■ EXERCISE REQUIREMENTS:
Write out the records below again, changing "common name" to "vernacular name" wherever it appears and leaving everything else as it stands.

(Stored entries)
☆ ☆ ☆ ☆
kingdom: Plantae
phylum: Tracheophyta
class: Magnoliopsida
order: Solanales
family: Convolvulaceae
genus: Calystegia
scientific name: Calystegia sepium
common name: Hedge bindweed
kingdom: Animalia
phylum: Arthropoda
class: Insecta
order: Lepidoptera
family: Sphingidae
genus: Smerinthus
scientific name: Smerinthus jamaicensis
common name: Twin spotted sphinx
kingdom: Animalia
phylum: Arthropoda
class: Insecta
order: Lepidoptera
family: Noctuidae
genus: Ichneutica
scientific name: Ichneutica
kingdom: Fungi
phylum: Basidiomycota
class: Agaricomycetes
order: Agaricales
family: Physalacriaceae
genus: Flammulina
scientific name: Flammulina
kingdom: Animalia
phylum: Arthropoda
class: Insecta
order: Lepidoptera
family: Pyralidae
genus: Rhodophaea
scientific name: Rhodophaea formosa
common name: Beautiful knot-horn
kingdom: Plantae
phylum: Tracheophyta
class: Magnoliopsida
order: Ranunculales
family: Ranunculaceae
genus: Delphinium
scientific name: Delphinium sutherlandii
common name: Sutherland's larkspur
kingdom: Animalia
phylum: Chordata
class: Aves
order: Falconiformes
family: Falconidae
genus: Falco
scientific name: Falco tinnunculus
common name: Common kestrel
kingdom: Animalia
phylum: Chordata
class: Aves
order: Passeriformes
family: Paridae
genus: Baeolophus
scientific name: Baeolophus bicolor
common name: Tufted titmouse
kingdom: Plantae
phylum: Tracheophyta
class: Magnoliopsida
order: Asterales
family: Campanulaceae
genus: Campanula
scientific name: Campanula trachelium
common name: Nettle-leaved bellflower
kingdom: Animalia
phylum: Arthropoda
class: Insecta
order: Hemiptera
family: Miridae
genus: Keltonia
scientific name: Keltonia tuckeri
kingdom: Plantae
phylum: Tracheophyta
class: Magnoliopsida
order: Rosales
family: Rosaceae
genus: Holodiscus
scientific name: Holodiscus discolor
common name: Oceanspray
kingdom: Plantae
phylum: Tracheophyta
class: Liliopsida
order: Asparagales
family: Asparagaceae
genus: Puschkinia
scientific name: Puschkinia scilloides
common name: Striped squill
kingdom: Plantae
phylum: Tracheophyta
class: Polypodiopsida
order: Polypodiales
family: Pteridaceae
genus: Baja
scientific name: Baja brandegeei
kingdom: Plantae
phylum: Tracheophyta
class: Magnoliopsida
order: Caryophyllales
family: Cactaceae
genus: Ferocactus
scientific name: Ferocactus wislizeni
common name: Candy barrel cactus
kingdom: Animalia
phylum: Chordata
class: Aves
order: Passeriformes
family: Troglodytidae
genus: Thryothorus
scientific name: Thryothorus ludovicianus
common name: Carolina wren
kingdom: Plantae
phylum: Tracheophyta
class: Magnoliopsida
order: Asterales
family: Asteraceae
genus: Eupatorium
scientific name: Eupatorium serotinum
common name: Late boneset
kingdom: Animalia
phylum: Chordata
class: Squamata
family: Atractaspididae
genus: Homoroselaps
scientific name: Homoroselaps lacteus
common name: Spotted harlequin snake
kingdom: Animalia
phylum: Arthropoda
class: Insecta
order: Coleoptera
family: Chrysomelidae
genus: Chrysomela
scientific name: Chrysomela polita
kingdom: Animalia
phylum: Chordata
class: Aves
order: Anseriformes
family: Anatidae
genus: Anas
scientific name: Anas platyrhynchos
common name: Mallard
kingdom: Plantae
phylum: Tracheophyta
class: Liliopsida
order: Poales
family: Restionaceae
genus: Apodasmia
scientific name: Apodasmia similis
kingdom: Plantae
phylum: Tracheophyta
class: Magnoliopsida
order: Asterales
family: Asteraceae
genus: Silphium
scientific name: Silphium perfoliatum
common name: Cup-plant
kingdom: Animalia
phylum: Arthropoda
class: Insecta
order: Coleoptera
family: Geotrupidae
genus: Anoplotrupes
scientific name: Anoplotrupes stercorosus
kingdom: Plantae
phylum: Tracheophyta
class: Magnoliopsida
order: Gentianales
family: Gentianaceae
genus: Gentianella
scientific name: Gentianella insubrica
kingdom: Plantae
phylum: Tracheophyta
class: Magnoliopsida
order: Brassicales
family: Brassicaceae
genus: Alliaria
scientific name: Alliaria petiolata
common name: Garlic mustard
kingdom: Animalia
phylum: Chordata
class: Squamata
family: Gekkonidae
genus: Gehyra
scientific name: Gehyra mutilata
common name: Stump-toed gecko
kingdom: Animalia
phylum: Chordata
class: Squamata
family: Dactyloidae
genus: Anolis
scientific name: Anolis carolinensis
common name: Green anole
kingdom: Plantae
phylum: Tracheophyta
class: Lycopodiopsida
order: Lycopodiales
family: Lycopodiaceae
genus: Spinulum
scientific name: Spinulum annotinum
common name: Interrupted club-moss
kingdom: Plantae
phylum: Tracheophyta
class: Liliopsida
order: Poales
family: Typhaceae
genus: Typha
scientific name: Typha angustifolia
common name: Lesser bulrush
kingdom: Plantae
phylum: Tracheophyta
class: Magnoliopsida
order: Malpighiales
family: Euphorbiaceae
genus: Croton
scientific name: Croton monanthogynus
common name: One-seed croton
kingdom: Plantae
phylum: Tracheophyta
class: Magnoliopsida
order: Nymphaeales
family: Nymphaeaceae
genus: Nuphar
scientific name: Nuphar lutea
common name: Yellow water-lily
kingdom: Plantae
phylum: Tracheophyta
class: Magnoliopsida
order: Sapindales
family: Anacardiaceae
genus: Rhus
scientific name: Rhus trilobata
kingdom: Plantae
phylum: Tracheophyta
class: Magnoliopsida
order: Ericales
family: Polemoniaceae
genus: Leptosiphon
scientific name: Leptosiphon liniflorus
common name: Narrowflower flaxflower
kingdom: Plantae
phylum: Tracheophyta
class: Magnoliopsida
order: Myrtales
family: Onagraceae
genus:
☆ ☆ ☆ ☆
■ SOLUTION FOR THIS EXERCISE:
kingdom: Plantae
phylum: Tracheophyta
class: Magnoliopsida
order: Solanales
family: Convolvulaceae
genus: Calystegia
scientific name: Calystegia sepium
vernacular name: Hedge bindweed
kingdom: Animalia
phylum: Arthropoda
class: Insecta
order: Lepidoptera
family: Sphingidae
genus: Smerinthus
scientific name: Smerinthus jamaicensis
vernacular name: Twin spotted sphinx
kingdom: Animalia
phylum: Arthropoda
class: Insecta
order: Lepidoptera
family: Noctuidae
genus: Ichneutica
scientific name: Ichneutica
kingdom: Fungi
phylum: Basidiomycota
class: Agaricomycetes
order: Agaricales
family: Physalacriaceae
genus: Flammulina
scientific name: Flammulina
kingdom: Animalia
phylum: Arthropoda
class: Insecta
order: Lepidoptera
family: Pyralidae
genus: Rhodophaea
scientific name: Rhodophaea formosa
vernacular name: Beautiful knot-horn
kingdom: Plantae
phylum: Tracheophyta
class: Magnoliopsida
order: Ranunculales
family: Ranunculaceae
genus: Delphinium
scientific name: Delphinium sutherlandii
vernacular name: Sutherland's larkspur
kingdom: Animalia
phylum: Chordata
class: Aves
order: Falconiformes
family: Falconidae
genus: Falco
scientific name: Falco tinnunculus
vernacular name: Common kestrel
kingdom: Animalia
phylum: Chordata
class: Aves
order: Passeriformes
family: Paridae
genus: Baeolophus
scientific name: Baeolophus bicolor
vernacular name: Tufted titmouse
kingdom: Plantae
phylum: Tracheophyta
class: Magnoliopsida
order: Asterales
family: Campanulaceae
genus: Campanula
scientific name: Campanula trachelium
vernacular name: Nettle-leaved bellflower
kingdom: Animalia
phylum: Arthropoda
class: Insecta
order: Hemiptera
family: Miridae
genus: Keltonia
scientific name: Keltonia tuckeri
kingdom: Plantae
phylum: Tracheophyta
class: Magnoliopsida
order: Rosales
family: Rosaceae
genus: Holodiscus
scientific name: Holodiscus discolor
vernacular name: Oceanspray
kingdom: Plantae
phylum: Tracheophyta
class: Liliopsida
order: Asparagales
family: Asparagaceae
genus: Puschkinia
scientific name: Puschkinia scilloides
vernacular name: Striped squill
kingdom: Plantae
phylum: Tracheophyta
class: Polypodiopsida
order: Polypodiales
family: Pteridaceae
genus: Baja
scientific name: Baja brandegeei
kingdom: Plantae
phylum: Tracheophyta
class: Magnoliopsida
order: Caryophyllales
family: Cactaceae
genus: Ferocactus
scientific name: Ferocactus wislizeni
vernacular name: Candy barrel cactus
kingdom: Animalia
phylum: Chordata
class: Aves
order: Passeriformes
family: Troglodytidae
genus: Thryothorus
scientific name: Thryothorus ludovicianus
vernacular name: Carolina wren
kingdom: Plantae
phylum: Tracheophyta
class: Magnoliopsida
order: Asterales
family: Asteraceae
genus: Eupatorium
scientific name: Eupatorium serotinum
vernacular name: Late boneset
kingdom: Animalia
phylum: Chordata
class: Squamata
family: Atractaspididae
genus: Homoroselaps
scientific name: Homoroselaps lacteus
vernacular name: Spotted harlequin snake
kingdom: Animalia
phylum: Arthropoda
class: Insecta
order: Coleoptera
family: Chrysomelidae
genus: Chrysomela
scientific name: Chrysomela polita
kingdom: Animalia
phylum: Chordata
class: Aves
order: Anseriformes
family: Anatidae
genus: Anas
scientific name: Anas platyrhynchos
vernacular name: Mallard
kingdom: Plantae
phylum: Tracheophyta
class: Liliopsida
order: Poales
family: Restionaceae
genus: Apodasmia
scientific name: Apodasmia similis
kingdom: Plantae
phylum: Tracheophyta
class: Magnoliopsida
order: Asterales
family: Asteraceae
genus: Silphium
scientific name: Silphium perfoliatum
vernacular name: Cup-plant
kingdom: Animalia
phylum: Arthropoda
class: Insecta
order: Coleoptera
family: Geotrupidae
genus: Anoplotrupes
scientific name: Anoplotrupes stercorosus
kingdom: Plantae
phylum: Tracheophyta
class: Magnoliopsida
order: Gentianales
family: Gentianaceae
genus: Gentianella
scientific name: Gentianella insubrica
kingdom: Plantae
phylum: Tracheophyta
class: Magnoliopsida
order: Brassicales
family: Brassicaceae
genus: Alliaria
scientific name: Alliaria petiolata
vernacular name: Garlic mustard
kingdom: Animalia
phylum: Chordata
class: Squamata
family: Gekkonidae
genus: Gehyra
scientific name: Gehyra mutilata
vernacular name: Stump-toed gecko
kingdom: Animalia
phylum: Chordata
class: Squamata
family: Dactyloidae
genus: Anolis
scientific name: Anolis carolinensis
vernacular name: Green anole
kingdom: Plantae
phylum: Tracheophyta
class: Lycopodiopsida
order: Lycopodiales
family: Lycopodiaceae
genus: Spinulum
scientific name: Spinulum annotinum
vernacular name: Interrupted club-moss
kingdom: Plantae
phylum: Tracheophyta
class: Liliopsida
order: Poales
family: Typhaceae
genus: Typha
scientific name: Typha angustifolia
vernacular name: Lesser bulrush
kingdom: Plantae
phylum: Tracheophyta
class: Magnoliopsida
order: Malpighiales
family: Euphorbiaceae
genus: Croton
scientific name: Croton monanthogynus
vernacular name: One-seed croton
kingdom: Plantae
phylum: Tracheophyta
class: Magnoliopsida
order: Nymphaeales
family: Nymphaeaceae
genus: Nuphar
scientific name: Nuphar lutea
vernacular name: Yellow water-lily
kingdom: Plantae
phylum: Tracheophyta
class: Magnoliopsida
order: Sapindales
family: Anacardiaceae
genus: Rhus
scientific name: Rhus trilobata
kingdom: Plantae
phylum: Tracheophyta
class: Magnoliopsida
order: Ericales
family: Polemoniaceae
genus: Leptosiphon
scientific name: Leptosiphon liniflorus
vernacular name: Narrowflower flaxflower
kingdom: Plantae
phylum: Tracheophyta
class: Magnoliopsida
order: Myrtales
family: Onagraceae
genus:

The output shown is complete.